(Data under study Opens)

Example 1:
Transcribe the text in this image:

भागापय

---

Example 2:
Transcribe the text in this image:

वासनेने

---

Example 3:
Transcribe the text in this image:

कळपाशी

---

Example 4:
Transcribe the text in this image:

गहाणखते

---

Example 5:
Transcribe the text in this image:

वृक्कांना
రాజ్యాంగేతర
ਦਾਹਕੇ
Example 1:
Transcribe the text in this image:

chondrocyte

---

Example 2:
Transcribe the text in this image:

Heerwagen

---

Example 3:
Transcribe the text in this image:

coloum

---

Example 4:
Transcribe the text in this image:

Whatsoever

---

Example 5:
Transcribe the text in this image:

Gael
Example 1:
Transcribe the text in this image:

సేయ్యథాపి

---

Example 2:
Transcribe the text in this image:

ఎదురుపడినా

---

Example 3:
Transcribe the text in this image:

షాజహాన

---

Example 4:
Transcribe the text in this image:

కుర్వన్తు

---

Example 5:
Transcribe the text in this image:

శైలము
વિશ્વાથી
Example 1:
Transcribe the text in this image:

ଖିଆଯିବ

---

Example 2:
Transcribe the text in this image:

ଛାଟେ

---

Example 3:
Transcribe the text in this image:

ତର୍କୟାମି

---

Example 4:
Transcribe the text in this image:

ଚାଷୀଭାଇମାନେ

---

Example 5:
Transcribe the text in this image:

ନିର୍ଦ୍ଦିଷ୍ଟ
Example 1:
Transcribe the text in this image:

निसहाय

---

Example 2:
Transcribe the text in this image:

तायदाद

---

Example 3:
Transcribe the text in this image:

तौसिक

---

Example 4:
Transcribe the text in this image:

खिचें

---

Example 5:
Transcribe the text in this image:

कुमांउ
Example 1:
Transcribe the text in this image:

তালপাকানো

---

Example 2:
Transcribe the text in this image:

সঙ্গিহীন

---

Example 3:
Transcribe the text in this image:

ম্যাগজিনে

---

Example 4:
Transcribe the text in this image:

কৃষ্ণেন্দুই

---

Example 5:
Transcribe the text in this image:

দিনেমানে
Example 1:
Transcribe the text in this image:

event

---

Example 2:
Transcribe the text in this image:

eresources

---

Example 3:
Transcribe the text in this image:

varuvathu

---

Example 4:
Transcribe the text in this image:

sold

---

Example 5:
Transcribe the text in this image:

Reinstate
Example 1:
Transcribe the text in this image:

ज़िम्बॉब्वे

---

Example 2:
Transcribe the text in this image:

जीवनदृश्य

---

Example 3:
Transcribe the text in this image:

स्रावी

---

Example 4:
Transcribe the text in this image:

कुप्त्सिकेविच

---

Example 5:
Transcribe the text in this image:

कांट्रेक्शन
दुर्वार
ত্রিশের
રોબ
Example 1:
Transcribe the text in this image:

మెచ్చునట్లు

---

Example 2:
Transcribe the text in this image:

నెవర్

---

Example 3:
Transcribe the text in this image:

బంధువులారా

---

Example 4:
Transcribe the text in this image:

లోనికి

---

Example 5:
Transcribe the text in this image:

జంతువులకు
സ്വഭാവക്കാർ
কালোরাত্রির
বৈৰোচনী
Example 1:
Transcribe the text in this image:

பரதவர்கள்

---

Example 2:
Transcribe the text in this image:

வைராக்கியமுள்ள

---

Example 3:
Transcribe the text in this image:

(Data under study Closes)

> _Problem_:
Output all of the entries, exactly as they are written.

> _Answer space_:
Example 1:
Transcribe the text in this image:

भागापय

---

Example 2:
Transcribe the text in this image:

वासनेने

---

Example 3:
Transcribe the text in this image:

कळपाशी

---

Example 4:
Transcribe the text in this image:

गहाणखते

---

Example 5:
Transcribe the text in this image:

वृक्कांना
రాజ్యాంగేతర
ਦਾਹਕੇ
Example 1:
Transcribe the text in this image:

chondrocyte

---

Example 2:
Transcribe the text in this image:

Heerwagen

---

Example 3:
Transcribe the text in this image:

coloum

---

Example 4:
Transcribe the text in this image:

Whatsoever

---

Example 5:
Transcribe the text in this image:

Gael
Example 1:
Transcribe the text in this image:

సేయ్యథాపి

---

Example 2:
Transcribe the text in this image:

ఎదురుపడినా

---

Example 3:
Transcribe the text in this image:

షాజహాన

---

Example 4:
Transcribe the text in this image:

కుర్వన్తు

---

Example 5:
Transcribe the text in this image:

శైలము
વિશ્વાથી
Example 1:
Transcribe the text in this image:

ଖିଆଯିବ

---

Example 2:
Transcribe the text in this image:

ଛାଟେ

---

Example 3:
Transcribe the text in this image:

ତର୍କୟାମି

---

Example 4:
Transcribe the text in this image:

ଚାଷୀଭାଇମାନେ

---

Example 5:
Transcribe the text in this image:

ନିର୍ଦ୍ଦିଷ୍ଟ
Example 1:
Transcribe the text in this image:

निसहाय

---

Example 2:
Transcribe the text in this image:

तायदाद

---

Example 3:
Transcribe the text in this image:

तौसिक

---

Example 4:
Transcribe the text in this image:

खिचें

---

Example 5:
Transcribe the text in this image:

कुमांउ
Example 1:
Transcribe the text in this image:

তালপাকানো

---

Example 2:
Transcribe the text in this image:

সঙ্গিহীন

---

Example 3:
Transcribe the text in this image:

ম্যাগজিনে

---

Example 4:
Transcribe the text in this image:

কৃষ্ণেন্দুই

---

Example 5:
Transcribe the text in this image:

দিনেমানে
Example 1:
Transcribe the text in this image:

event

---

Example 2:
Transcribe the text in this image:

eresources

---

Example 3:
Transcribe the text in this image:

varuvathu

---

Example 4:
Transcribe the text in this image:

sold

---

Example 5:
Transcribe the text in this image:

Reinstate
Example 1:
Transcribe the text in this image:

ज़िम्बॉब्वे

---

Example 2:
Transcribe the text in this image:

जीवनदृश्य

---

Example 3:
Transcribe the text in this image:

स्रावी

---

Example 4:
Transcribe the text in this image:

कुप्त्सिकेविच

---

Example 5:
Transcribe the text in this image:

कांट्रेक्शन
दुर्वार
ত্রিশের
રોબ
Example 1:
Transcribe the text in this image:

మెచ్చునట్లు

---

Example 2:
Transcribe the text in this image:

నెవర్

---

Example 3:
Transcribe the text in this image:

బంధువులారా

---

Example 4:
Transcribe the text in this image:

లోనికి

---

Example 5:
Transcribe the text in this image:

జంతువులకు
സ്വഭാവക്കാർ
কালোরাত্রির
বৈৰোচনী
Example 1:
Transcribe the text in this image:

பரதவர்கள்

---

Example 2:
Transcribe the text in this image:

வைராக்கியமுள்ள

---

Example 3:
Transcribe the text in this image:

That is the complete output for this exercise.